Rabbi Jay Kornsgold is passionate about limiting solitary confinement for inmates in New Jersey. “It’s kavod habriyot,” or respect for life, said the leader of Beth El Synagogue in East Windsor. “People are in prisons for a variety of reasons but we need to be cognizant that everyone deserves to be treated with dignity and not in an inhumane way.”
Kornsgold is one of 18 NJ rabbis who signed onto a statement prepared by the rabbinic social justice organization T’ruah: The Rabbinic Call for Human Rights, in support of legislation to dramatically restrict the practice of placing inmates in isolation. Both New Jersey houses passed the Isolated Confinement Restriction Act on June 20, and the bill is now awaiting Gov. Phil Murphy’s signature. If signed into law — Murphy has said he does not support solitary confinement — it will be the first comprehensive legislation limiting the use of solitary confinement enacted by a state legislature, according to the National Religious Campaign Against Torture.
“The rabbis of the Talmud described the practice of solitary confinement as one of slow death. The U.S. experience demonstrates the truth of this ancient wisdom,” the T’ruah statement read. “We congratulate the New Jersey Legislature for taking a major step to end this form of torture, and we call on Gov. Murphy to sign the Isolated Confinement Restriction Act into law immediately.”
Beyond the 18 rabbis who signed the statement, NJJN spoke to several other local rabbis who also support the bill.

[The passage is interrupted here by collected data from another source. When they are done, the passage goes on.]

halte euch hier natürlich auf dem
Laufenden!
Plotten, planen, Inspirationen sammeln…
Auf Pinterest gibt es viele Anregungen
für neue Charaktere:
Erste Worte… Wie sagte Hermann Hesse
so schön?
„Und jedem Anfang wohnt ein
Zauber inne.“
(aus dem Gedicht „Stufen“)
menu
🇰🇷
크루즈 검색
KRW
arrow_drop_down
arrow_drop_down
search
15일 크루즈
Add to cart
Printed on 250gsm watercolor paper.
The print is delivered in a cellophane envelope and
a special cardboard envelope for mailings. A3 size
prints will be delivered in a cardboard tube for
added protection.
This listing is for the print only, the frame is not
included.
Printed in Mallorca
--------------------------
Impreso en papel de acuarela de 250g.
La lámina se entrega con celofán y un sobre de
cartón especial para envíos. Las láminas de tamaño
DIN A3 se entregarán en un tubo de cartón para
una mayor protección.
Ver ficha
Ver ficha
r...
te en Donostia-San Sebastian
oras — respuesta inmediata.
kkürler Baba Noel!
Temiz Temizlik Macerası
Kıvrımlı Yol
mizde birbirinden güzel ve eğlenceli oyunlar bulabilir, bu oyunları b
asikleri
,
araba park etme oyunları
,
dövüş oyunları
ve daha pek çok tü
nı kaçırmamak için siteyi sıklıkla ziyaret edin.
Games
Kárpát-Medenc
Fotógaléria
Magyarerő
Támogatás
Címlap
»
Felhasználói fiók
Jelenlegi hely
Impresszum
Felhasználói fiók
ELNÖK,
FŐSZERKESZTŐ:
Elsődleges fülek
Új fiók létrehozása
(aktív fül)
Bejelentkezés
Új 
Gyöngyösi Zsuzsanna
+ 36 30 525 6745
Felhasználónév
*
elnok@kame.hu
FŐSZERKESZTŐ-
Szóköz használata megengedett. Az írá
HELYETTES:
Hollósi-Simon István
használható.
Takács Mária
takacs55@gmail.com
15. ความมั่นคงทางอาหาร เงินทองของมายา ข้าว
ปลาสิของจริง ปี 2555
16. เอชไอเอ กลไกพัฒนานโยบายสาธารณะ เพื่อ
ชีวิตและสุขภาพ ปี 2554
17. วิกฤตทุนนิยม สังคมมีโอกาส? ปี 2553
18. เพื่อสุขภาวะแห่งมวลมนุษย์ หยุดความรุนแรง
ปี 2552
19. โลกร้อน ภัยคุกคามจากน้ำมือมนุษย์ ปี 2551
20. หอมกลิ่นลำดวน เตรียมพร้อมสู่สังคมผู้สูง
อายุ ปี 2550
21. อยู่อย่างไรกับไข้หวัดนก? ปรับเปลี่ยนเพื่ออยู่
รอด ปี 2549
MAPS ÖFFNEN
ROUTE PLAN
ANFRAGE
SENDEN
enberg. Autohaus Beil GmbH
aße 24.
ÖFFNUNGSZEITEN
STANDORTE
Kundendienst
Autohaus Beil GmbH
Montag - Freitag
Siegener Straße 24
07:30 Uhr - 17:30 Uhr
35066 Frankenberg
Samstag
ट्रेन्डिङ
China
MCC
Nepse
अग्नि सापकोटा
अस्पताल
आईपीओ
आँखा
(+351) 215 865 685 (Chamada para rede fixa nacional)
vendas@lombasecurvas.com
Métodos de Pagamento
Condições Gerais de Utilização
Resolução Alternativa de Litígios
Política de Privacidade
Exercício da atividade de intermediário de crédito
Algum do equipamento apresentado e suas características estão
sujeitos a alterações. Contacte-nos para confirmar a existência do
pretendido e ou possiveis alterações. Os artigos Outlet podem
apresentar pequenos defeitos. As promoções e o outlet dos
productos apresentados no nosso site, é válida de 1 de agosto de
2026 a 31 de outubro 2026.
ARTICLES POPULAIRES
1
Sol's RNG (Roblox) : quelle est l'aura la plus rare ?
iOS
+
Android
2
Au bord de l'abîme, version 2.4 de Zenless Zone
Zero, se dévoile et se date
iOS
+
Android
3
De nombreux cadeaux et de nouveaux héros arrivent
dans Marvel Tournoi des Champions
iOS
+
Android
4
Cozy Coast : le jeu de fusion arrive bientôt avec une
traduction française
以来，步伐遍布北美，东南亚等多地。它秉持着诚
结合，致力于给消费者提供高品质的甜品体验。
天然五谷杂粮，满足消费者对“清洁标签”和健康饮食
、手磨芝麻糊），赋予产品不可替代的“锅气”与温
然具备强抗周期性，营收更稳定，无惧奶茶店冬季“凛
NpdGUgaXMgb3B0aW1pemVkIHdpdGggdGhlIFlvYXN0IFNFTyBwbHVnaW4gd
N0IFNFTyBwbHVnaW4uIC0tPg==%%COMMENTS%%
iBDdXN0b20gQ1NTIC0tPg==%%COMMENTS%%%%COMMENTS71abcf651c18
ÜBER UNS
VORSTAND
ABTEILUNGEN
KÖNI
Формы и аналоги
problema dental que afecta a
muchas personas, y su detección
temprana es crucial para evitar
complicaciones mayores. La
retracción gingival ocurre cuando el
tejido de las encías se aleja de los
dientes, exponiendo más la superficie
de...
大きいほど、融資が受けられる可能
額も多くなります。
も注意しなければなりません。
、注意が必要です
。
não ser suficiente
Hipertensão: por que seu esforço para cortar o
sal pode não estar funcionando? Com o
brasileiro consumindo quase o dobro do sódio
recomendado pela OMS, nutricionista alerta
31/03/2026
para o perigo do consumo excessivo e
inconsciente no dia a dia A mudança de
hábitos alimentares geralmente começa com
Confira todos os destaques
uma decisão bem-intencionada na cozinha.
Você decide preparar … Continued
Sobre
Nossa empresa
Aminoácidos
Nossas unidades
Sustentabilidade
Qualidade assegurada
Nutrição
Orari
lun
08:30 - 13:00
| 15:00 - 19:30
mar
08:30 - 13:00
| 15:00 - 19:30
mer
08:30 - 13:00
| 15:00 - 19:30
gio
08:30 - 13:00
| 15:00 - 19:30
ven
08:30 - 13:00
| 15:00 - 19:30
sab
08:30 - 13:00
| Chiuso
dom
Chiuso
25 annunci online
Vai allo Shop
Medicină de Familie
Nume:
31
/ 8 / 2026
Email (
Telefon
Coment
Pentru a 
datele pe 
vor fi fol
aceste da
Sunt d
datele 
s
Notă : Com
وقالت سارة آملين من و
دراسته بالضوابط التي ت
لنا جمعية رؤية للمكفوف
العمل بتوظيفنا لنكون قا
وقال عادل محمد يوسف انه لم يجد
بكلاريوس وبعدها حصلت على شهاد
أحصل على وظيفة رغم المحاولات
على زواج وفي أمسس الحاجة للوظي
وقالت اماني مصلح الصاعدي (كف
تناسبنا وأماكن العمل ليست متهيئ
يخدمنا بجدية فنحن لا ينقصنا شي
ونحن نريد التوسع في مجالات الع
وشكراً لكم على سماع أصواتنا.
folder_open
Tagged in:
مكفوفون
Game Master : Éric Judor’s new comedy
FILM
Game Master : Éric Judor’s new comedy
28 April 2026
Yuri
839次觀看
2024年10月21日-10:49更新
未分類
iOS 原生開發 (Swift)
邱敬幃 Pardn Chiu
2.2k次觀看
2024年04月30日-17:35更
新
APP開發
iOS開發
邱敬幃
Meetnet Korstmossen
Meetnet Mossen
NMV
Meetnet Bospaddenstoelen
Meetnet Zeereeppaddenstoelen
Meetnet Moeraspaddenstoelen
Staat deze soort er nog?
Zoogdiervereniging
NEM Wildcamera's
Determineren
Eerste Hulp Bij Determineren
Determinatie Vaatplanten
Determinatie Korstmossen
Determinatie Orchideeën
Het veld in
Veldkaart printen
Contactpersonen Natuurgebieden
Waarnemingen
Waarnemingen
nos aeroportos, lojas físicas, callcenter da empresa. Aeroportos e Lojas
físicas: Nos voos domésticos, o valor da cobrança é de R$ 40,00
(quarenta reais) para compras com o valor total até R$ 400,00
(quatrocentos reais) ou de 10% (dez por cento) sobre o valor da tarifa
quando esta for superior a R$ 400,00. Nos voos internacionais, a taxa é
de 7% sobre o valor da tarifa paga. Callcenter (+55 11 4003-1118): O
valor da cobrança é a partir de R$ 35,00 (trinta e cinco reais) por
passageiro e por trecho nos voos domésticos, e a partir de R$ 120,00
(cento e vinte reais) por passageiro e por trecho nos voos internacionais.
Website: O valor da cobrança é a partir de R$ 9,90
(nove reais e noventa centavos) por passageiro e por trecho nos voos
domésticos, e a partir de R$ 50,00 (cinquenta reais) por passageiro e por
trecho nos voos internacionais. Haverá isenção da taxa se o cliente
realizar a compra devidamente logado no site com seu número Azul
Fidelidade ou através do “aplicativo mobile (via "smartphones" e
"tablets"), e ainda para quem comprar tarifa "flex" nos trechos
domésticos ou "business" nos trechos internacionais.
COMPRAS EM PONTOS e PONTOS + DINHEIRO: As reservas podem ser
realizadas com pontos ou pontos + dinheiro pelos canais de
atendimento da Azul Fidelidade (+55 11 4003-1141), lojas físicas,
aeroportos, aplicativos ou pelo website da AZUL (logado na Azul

“This is a Jewish issue, because it has to do with human beings, and human beings are created in the image of God,” said Rabbi Robert Wolkoff of Congregation Bnai Tikvah in North Brunswick. “What could be a more Jewish issue than the degradation of the image of God? And that’s what solitary confinement is: degradation.”
The bill focuses on curtailing long-term confinement, limiting isolation to 15 consecutive days, or 20 in a 60-day period. It requires comprehensive medical and mental health examinations, prohibits isolation for inmates who are vulnerable based on age, disability, medical conditions and other factors, and provides an opportunity for inmates to contest confinement.
Former Gov. Chris Christie vetoed similar legislation in 2016. At that time, Kornsgold had spent significant time meeting with representatives in Trenton in an effort to move it forward. He told NJJN he had not been as involved this time.
T’ruah partnered with the New Jersey Campaign for Alternatives to Isolated Confinement; other faith communities and organizations; the ACLU of New Jersey; and Health Professionals and Allied Employees (HPAE), the labor union that represents nurses in New Jersey prisons, in working to pass this legislation.